Tuesday, April 10, 2012

Dreamers have faith

That's what today is all about.

Kenna has been having trouble with her feedings.  And she never had trouble with feeding before the NEC. 

It's troubling.

As I write, she is NPO.  In layman's terms, she can't eat anything.  And she hasn't been able to eat anything since yesterday evening. 

I was there just after her five o'clock feeding to hold her.  We do that every day.  And so I went and snuggled my baby.  It's a super special time.  I cherish every moment of it.  I was feeling guilty for a while.  I was the only one in the pod who was able to hold her child.  And I knew the other parents would look at me longingly.  Finally, all the other babies are big enough, stable enough to get held.  And I looked around the pod at all of us moms holding our babies and just beaming.  It was perfect.

What wasn't perfect was listening to the doctor tell me that they had run a bunch of tests on Kenna.  I will admit I held my breath for a moment as I waited for the results.  I knew Kenna looked good, but sometimes that means that she needs a transfusion.  Only this time, all the test looked good.  There is no sign of infection.

Still, they are doing gut rest.  And my nurse, one of my primaries, the same one who caught the NEC, has asked that they do a GI study.  She knows Kenna.  She knows my baby loves to eat.  And so we hope that the results will give us an idea, assuming that they agree to do this.

So, we wait.
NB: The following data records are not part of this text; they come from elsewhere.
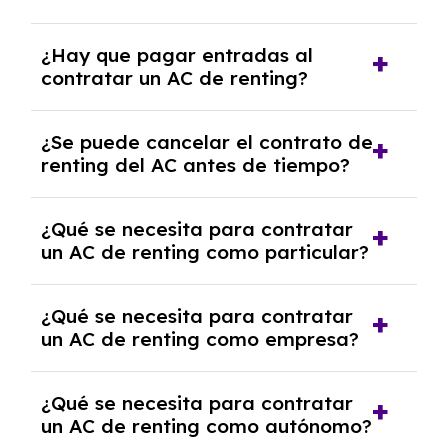
acordado.
Con el renting podrás disfrutar de un AC con
¿Hay que pagar entradas al
el seguro a todo riesgo sin franquicia incluido
contratar un AC de renting?
dentro de las cuotas mensuales.
No, con el renting tienes la ventaja de que no
¿Se puede cancelar el contrato de
tendrás que pagar ningún tipo de entrada
renting del AC antes de tiempo?
salvo en casos que lo exija el proveedor
debido al resultado del estudio de viabilidad
Generalmente, puedes rescindir el contrato,
económica.
¿Qué se necesita para contratar
pero puede haber penalizaciones por
un AC de renting como particular?
cancelación anticipada. Es importante revisar
las condiciones del contrato y hablar con un
Se requiere DNI/NIE, justificante de ingresos
experto que te asesore.
¿Qué se necesita para contratar
y, en algunos casos, una consulta de solvencia
un AC de renting como empresa?
crediticia y un pago inicial.
Necesitarás el CIF de la empresa,
¿Qué se necesita para contratar
documentación financiera y, en algunos
un AC de renting como autónomo?
casos, un informe de solvencia de la empresa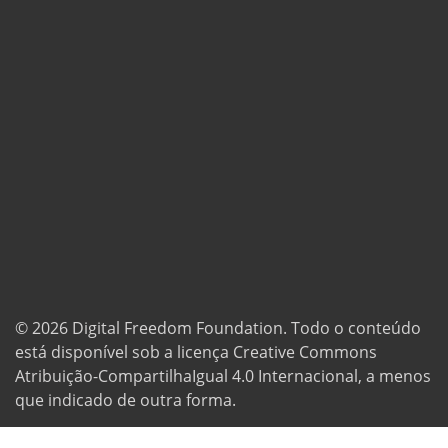
© 2026
Digital Freedom Foundation
. Todo o conteúdo
está disponível sob a licença Creative Commons
Atribuição-CompartilhaIgual 4.0 Internacional, a menos
que indicado de outra forma.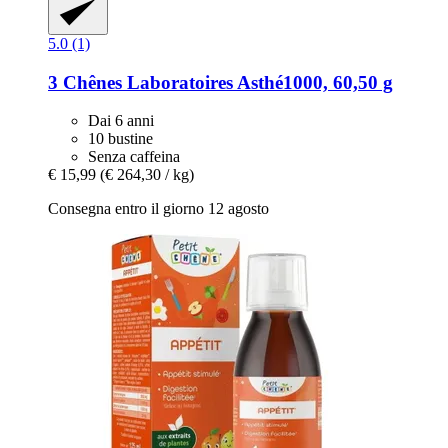
5.0 (1)
3 Chênes Laboratoires
Asthé1000, 60,50 g
Dai 6 anni
10 bustine
Senza caffeina
€ 15,99
(€ 264,30 / kg)
Consegna entro il giorno 12 agosto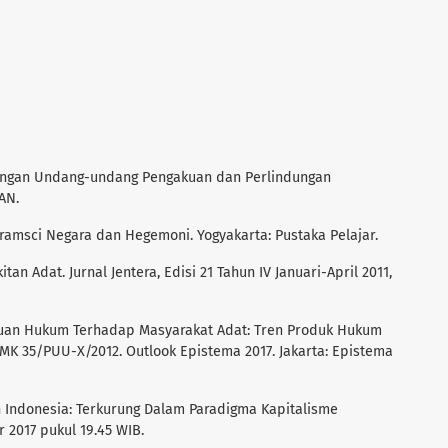
angan Undang-undang Pengakuan dan Perlindungan
AN.
 Gramsci Negara dan Hegemoni. Yogyakarta: Pustaka Pelajar.
n Adat. Jurnal Jentera, Edisi 21 Tahun IV Januari-April 2011,
ngakuan Hukum Terhadap Masyarakat Adat: Tren Produk Hukum
MK 35/PUU-X/2012. Outlook Epistema 2017. Jakarta: Epistema
h Indonesia: Terkurung Dalam Paradigma Kapitalisme
 2017 pukul 19.45 WIB.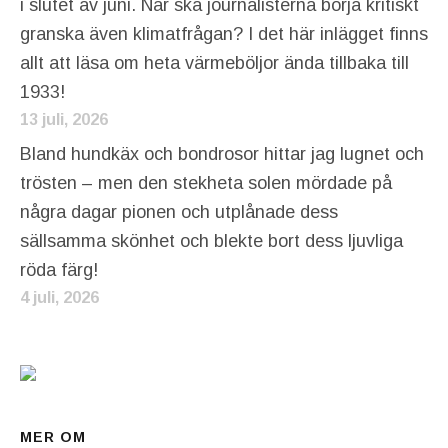
i slutet av juni. När ska journalisterna börja kritiskt
granska även klimatfrågan? I det här inlägget finns
allt att läsa om heta värmeböljor ända tillbaka till
1933!
13 juli, 2026
Bland hundkäx och bondrosor hittar jag lugnet och
trösten – men den stekheta solen mördade på
några dagar pionen och utplånade dess
sällsamma skönhet och blekte bort dess ljuvliga
röda färg!
4 juli, 2026
MER OM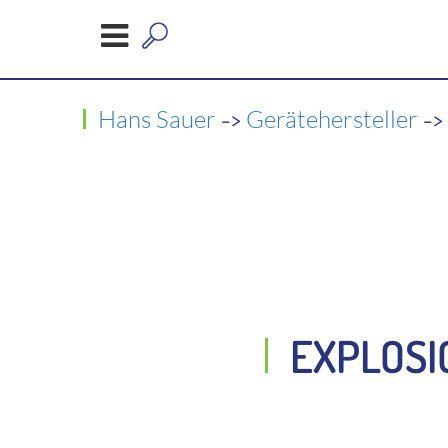
->
-
Hans Sauer
Gerätehersteller
EXPLOSI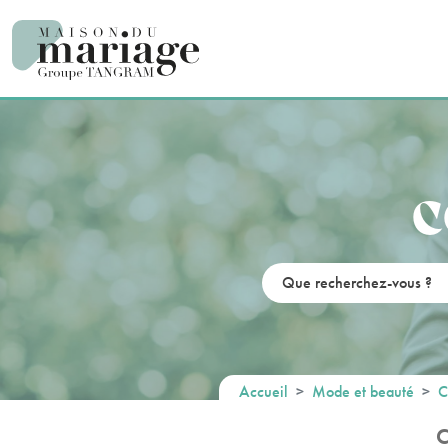
Panneau de gestion des cookies
C
Accueil
Mode et beauté
C
C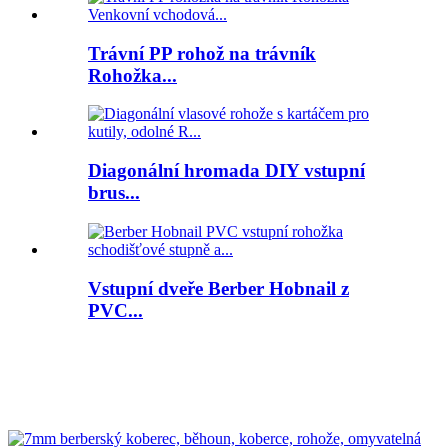
Trávní PP rohož na trávník
Rohožka...
Diagonální hromada DIY vstupní
brus...
Vstupní dveře Berber Hobnail z
PVC...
Only I'm not really worried.  Kenna is tough.  The doctors and nurses are observant and talented and so dedicated to a positive outcome.  And we have so many people thinking good things and praying prayers of strength and healing.  What do I have to worry about? 

Yeah, I can't think of anything either.  I'll just keep everyone aware of what's going on.  I'll just keep on loving Kenna through it.  And I'll just keep believing that this is just another speed bump along her long journey home.